LexisNexis Risk Solutions Finds Significant Increase in Small and Midsize Business Lending Fraud Primarily within Digital Channels
Fraud losses to lenders equal 5.4% of annual revenues and are highest for lenders that that conduct more transactions online
LexisNexis® Risk Solutions has released its annual Small and Midsize Business (SMB) Lending Fraud Research Report. The report reveals that 71% of lenders surveyed report that SMB lending fraud incident levels have risen over the past 24 months, at an average of 8.3%. This is especially true for lenders that conduct more transactions online. Eighty percent of these lenders report an average of 9.7% increase in fraud amount from what they saw two years ago.
“Traditional” banks and credit unions are now anything but traditional. They have moved a large portion of their SMB loan application processes into online channels. Four in 10 survey respondents from banks or credit unions now say they accept 80% or more of their SMB loan applications through online and mobile channels. This is in spite of the complex nature of SMB fraud and the perception that the mobile channel presents a significant risk of fraud.
The monetary impact of SMB lending fraud has also increased since last year with losses increasing from 4.2% to 5.4% of annual revenues particularly for lenders that conduct more transactions online. However, larger institutions experienced the most transaction growth – up 58.6% since last year. Given heavy usage of the online and mobile channels, most SMB lending fraud losses occur through these channels and as the result of synthetic identity, account takeover and third party identity fraud.
“The digital channel environment continues to grow. Customers and prospects expect this option and it’s even truer now since in-person transactions are more challenging,” said Ben Cutler, vice president, business risk and specialty markets, LexisNexis Risk Solutions. “Fraud is also more complex with criminals looking for new ways to attack these institutions and evolve their tactics. This means that fraud will continue to increase if lenders do not put proper fraud prevention protocols into place.”
“Lenders conducting transactions remotely will also see an increased risk for customer friction and churn if they do not act now. Both large and small lenders that conduct significant remote channel transactions should prioritize a multi-layered risk solution approach. There is no one-size-fits-all model and lending firms with digital channel business models should implement the right tools that work for online and mobile,” added Cutler.
Respondents expect SMB lending fraud for 2020 to increase at nearly the same rate as for the previous 24 months. The average expected overall growth is 7.1% and lenders that operate heavily in digital channels expect over an 11% increase in fraud. Combatting this type of fraud is, however, a key corporate priority. Many lenders are increasing their levels of fraud prevention investment by more than 11% over last year.

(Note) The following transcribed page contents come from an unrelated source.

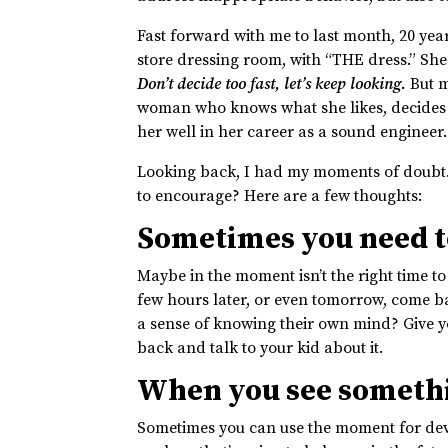
Fast forward with me to last month, 20 yea
store dressing room, with “THE dress.” She
Don’t decide too fast, let’s keep looking.
But m
woman who knows what she likes, decides th
her well in her career as a sound engineer.
Looking back, I had my moments of doubt
to encourage? Here are a few thoughts:
Sometimes you need t
Maybe in the moment isn’t the right time to
few hours later, or even tomorrow, come ba
a sense of knowing their own mind? Give you
back and talk to your kid about it.
When you see somethi
Sometimes you can use the moment for deve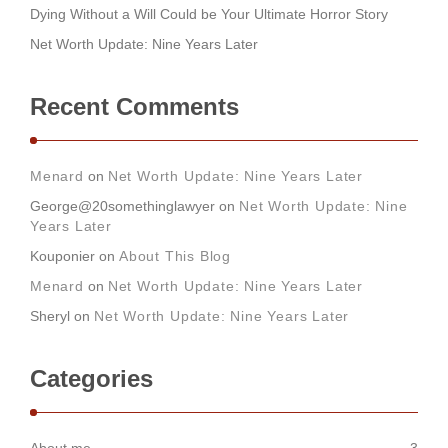
Dying Without a Will Could be Your Ultimate Horror Story
Net Worth Update: Nine Years Later
Recent Comments
Menard
on
Net Worth Update: Nine Years Later
George@20somethinglawyer
on
Net Worth Update: Nine
Years Later
Kouponier
on
About This Blog
Menard
on
Net Worth Update: Nine Years Later
Sheryl
on
Net Worth Update: Nine Years Later
Categories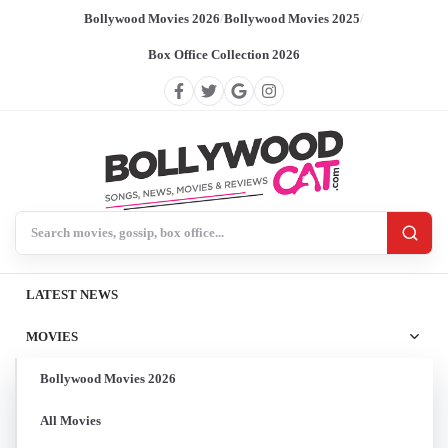
Bollywood Movies 2026
/
Bollywood Movies 2025
/
Box Office Collection 2026
Search BollywoodCat
LATEST NEWS
MOVIES
Bollywood Movies 2026
All Movies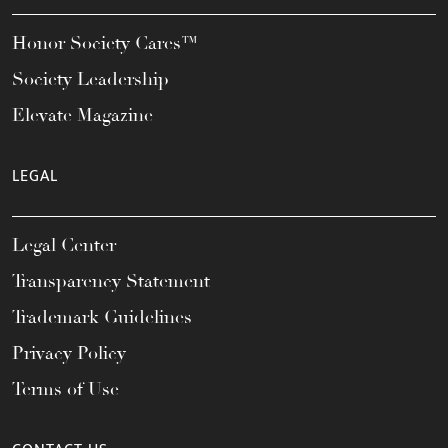
Honor Society Cares™
Society Leadership
Elevate Magazine
LEGAL
Legal Center
Transparency Statement
Trademark Guidelines
Privacy Policy
Terms of Use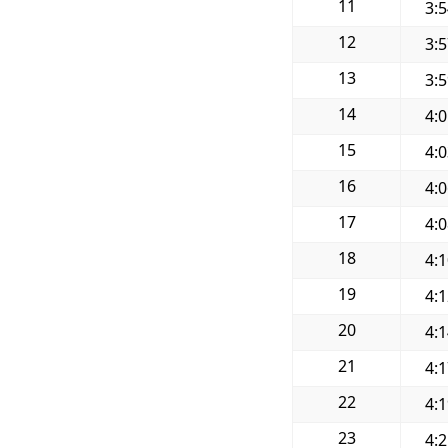
11
3:
12
3:
13
3:
14
4:
15
4:
16
4:
17
4:
18
4:
19
4:
20
4:
21
4:
22
4:
23
4: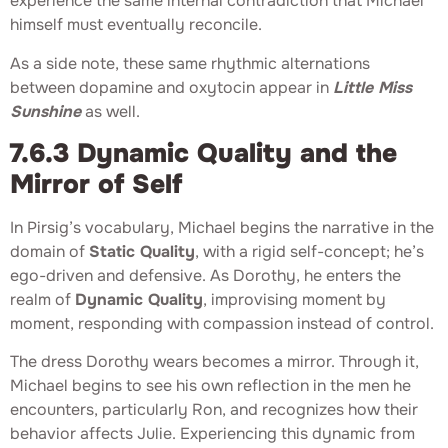
experience the same internal contradiction that Michael
himself must eventually reconcile.
As a side note, these same rhythmic alternations
between dopamine and oxytocin appear in
Little Miss
Sunshine
as well.
7.6.3 Dynamic Quality and the
Mirror of Self
In Pirsig’s vocabulary, Michael begins the narrative in the
domain of
Static Quality
, with a rigid self-concept; he’s
ego-driven and defensive. As Dorothy, he enters the
realm of
Dynamic Quality
, improvising moment by
moment, responding with compassion instead of control.
The dress Dorothy wears becomes a mirror. Through it,
Michael begins to see his own reflection in the men he
encounters, particularly Ron, and recognizes how their
behavior affects Julie. Experiencing this dynamic from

This investment will take the form of increased staffing of fraud teams and higher spend on vendor solutions.
The Impact of COVID-19 on SMB Lending Fraud
Shortly after the conclusion of this study, the U.S. lending industry began seeing impacts of COVID-19. LexisNexis Risk Solutions revisited a small sample of March 2020 study respondents in June 2020 to assess how the developing economic and geopolitical consequences of the pandemic were challenging SMB lenders.
The takeaways find that the types and frequency of SMB fraud remain consistent with pre-COVID levels. Respondents note a slight increase in the frequency of stolen legitimate business identity and stolen consumer/owner identity fraud. This coincides with the application period for SMB Paycheck Protection loans and suggests that fraudsters tried to take advantage of the program, likely through both first and third party fraud. According to The New York Times, the U.S. Department of Justice has “made at least 41 criminal complaints in federal court against nearly 60 people, who collectively took $62 million from the Paycheck Protection Program by using what law enforcement officials said were forged documents, stolen identities and false certifications.”
Opinions are also nearly evenly divided on the expected time to return to typical pre-COVID SMB lending levels. Fifty-six percent of respondents feel it will take at least nine months to return to even two-thirds to three-fourths of the level of business they did before the pandemic. This indicates that a majority of the lending industry expects it will take considerably more than nine months to return to what was once considered normal lending volume.
The study surveyed 135individuals for risk and fraud assessments or decisions for SMB customers. The study set out to better understand SMB lending fraud, specifically its volume, how it is identified and tracked, the types of fraud experienced, what is being done to combat it and whether there are differences in SMB lending fraud based on the size or type of organization. LexisNexis Risk Solutions collected respondent data by phone during February – March 2020.